INSTRUCTIONS FOR THE TASK: Print only the lines from the top of the data through the line with "(268, 577) none", both included, skipping every picture.

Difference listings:
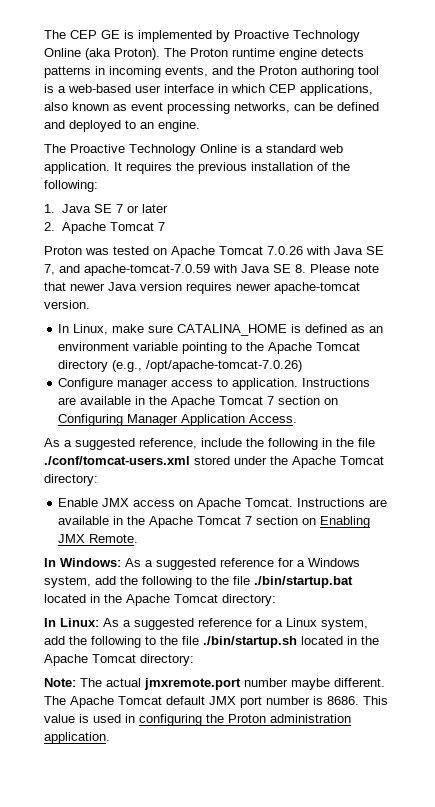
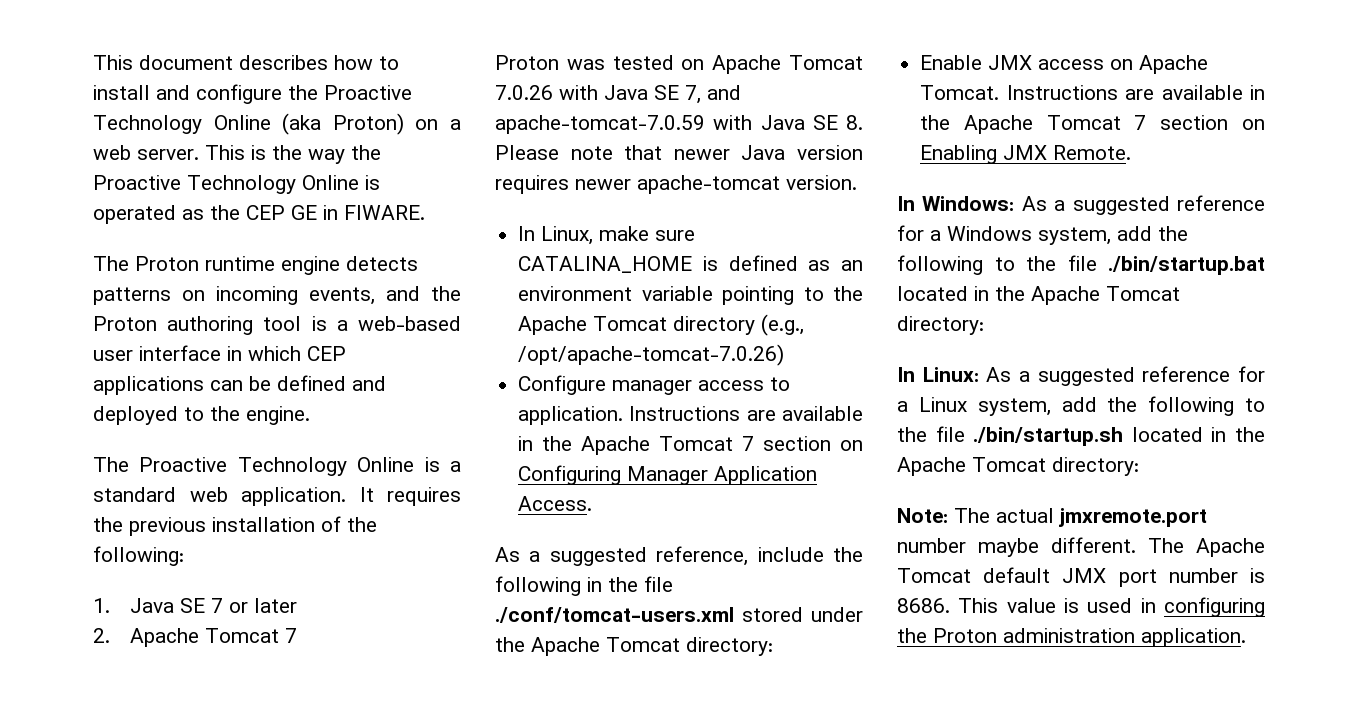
[44,30,360,42] [44,48,160,60] The CEP GE is implemented by Proactive Technology Online (aka Proton). -> [93,55,399,70] [93,84,412,104] [93,113,461,135] [93,145,381,164] [93,175,380,194] [93,205,425,224] This document describes how to install and configure the Proactive Technology Online (aka Proton) on a web server. This is the way the Proactive Technology Online is operated as the CEP GE in FIWARE. //
[95,66,105,75] in -> [182,290,205,301] on
[300,84,373,96] [44,102,290,114] applications, also known as event processing networks, -> [93,376,204,395] applications
[140,122,154,129] an -> [210,406,240,421] the

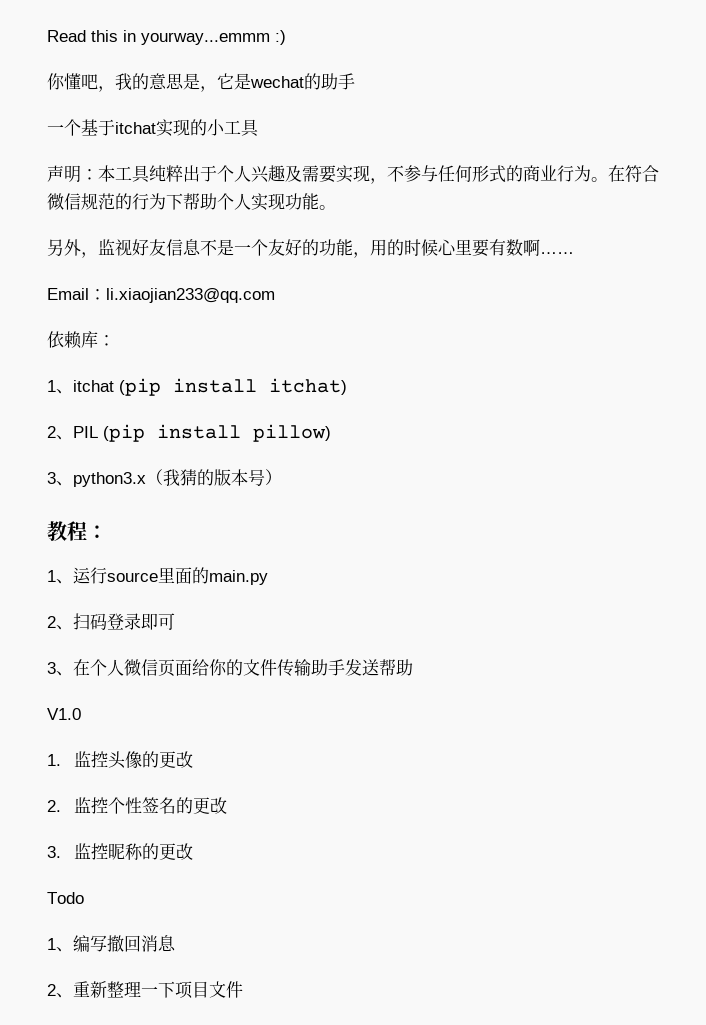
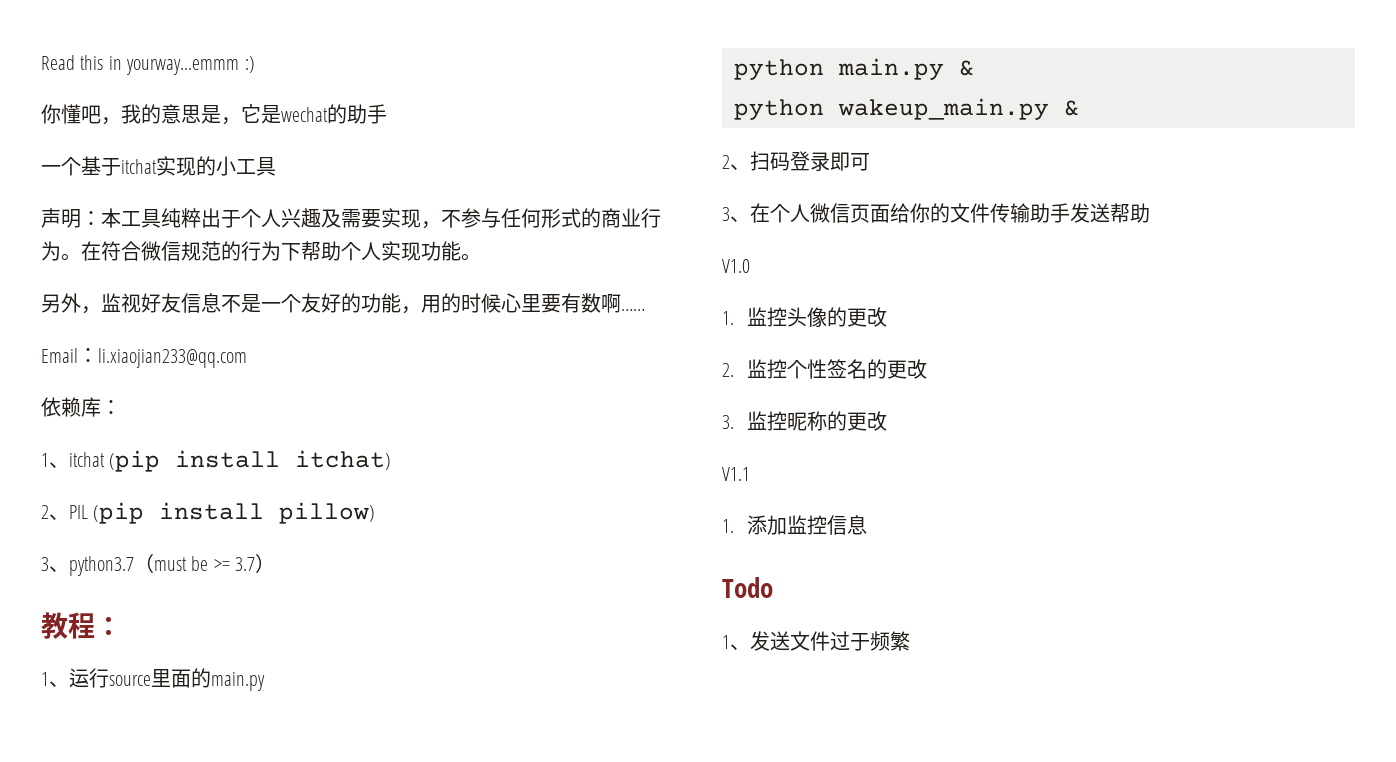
[73,469,265,487] python3.x（我猜的版本号 -> [69,553,256,576] python3.7（must be >= 3.7
(268, 577) none -> [734,58,974,80] [734,98,1079,120] // python main.py & // python wakeup_main.py &
[47,892,84,904] [47,935,176,952] [47,981,243,999] Todo // 1、编写撤回消息 // 2、重新整理一下项目文件 -> [722,467,750,481] [722,515,867,535] [722,577,773,598] [722,631,910,651] V1.1 // 1.添加监控信息 // Todo // 1、发送文件过于频繁

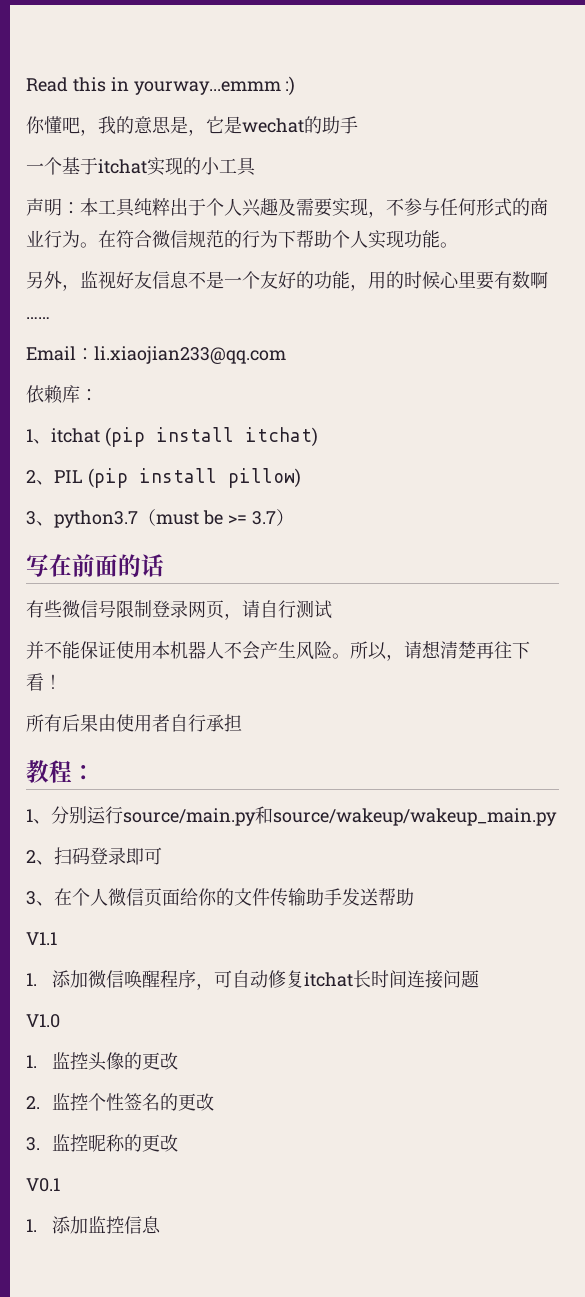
[41,612,122,639] [41,668,265,691] [734,58,974,80] [734,98,1079,120] 教程： // 1、运行source里面的main.py // python main.py & // python wakeup_main.py & -> [26,554,164,577] [26,600,332,620] [26,640,530,661] [26,673,62,691] [26,714,242,732] [26,760,95,783] [26,806,557,826] 写在前面的话 // 有些微信号限制登录网页，请自行测试 // 并不能保证使用本机器人不会产生风险。所以，请想清楚再往下看！ // 所有后果由使用者自行承担 // 教程： // 1、分别运行source/main.py和source/wakeup/wakeup_main.py
(1150, 213) none -> [26,932,57,945] [26,970,479,990] // V1.1 // 1.添加微信唤醒程序，可自动修复itchat长时间连接问题
[722,467,750,481] V1.1 -> [26,1178,60,1192] V0.1
[722,577,773,598] [722,631,910,651] // Todo // 1、发送文件过于频繁 -> (161, 1225) none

THE COMPLETED TASK:
[44,30,360,42] [44,48,160,60] The CEP GE is implemented by Proactive Technology Online (aka Proton). -> [93,55,399,70] [93,84,412,104] [93,113,461,135] [93,145,381,164] [93,175,380,194] [93,205,425,224] This document describes how to install and configure the Proactive Technology Online (aka Proton) on a web server. This is the way the Proactive Technology Online is operated as the CEP GE in FIWARE. //
[95,66,105,75] in -> [182,290,205,301] on
[300,84,373,96] [44,102,290,114] applications, also known as event processing networks, -> [93,376,204,395] applications
[140,122,154,129] an -> [210,406,240,421] the

[73,469,265,487] python3.x（我猜的版本号 -> [69,553,256,576] python3.7（must be >= 3.7
(268, 577) none -> [734,58,974,80] [734,98,1079,120] // python main.py & // python wakeup_main.py &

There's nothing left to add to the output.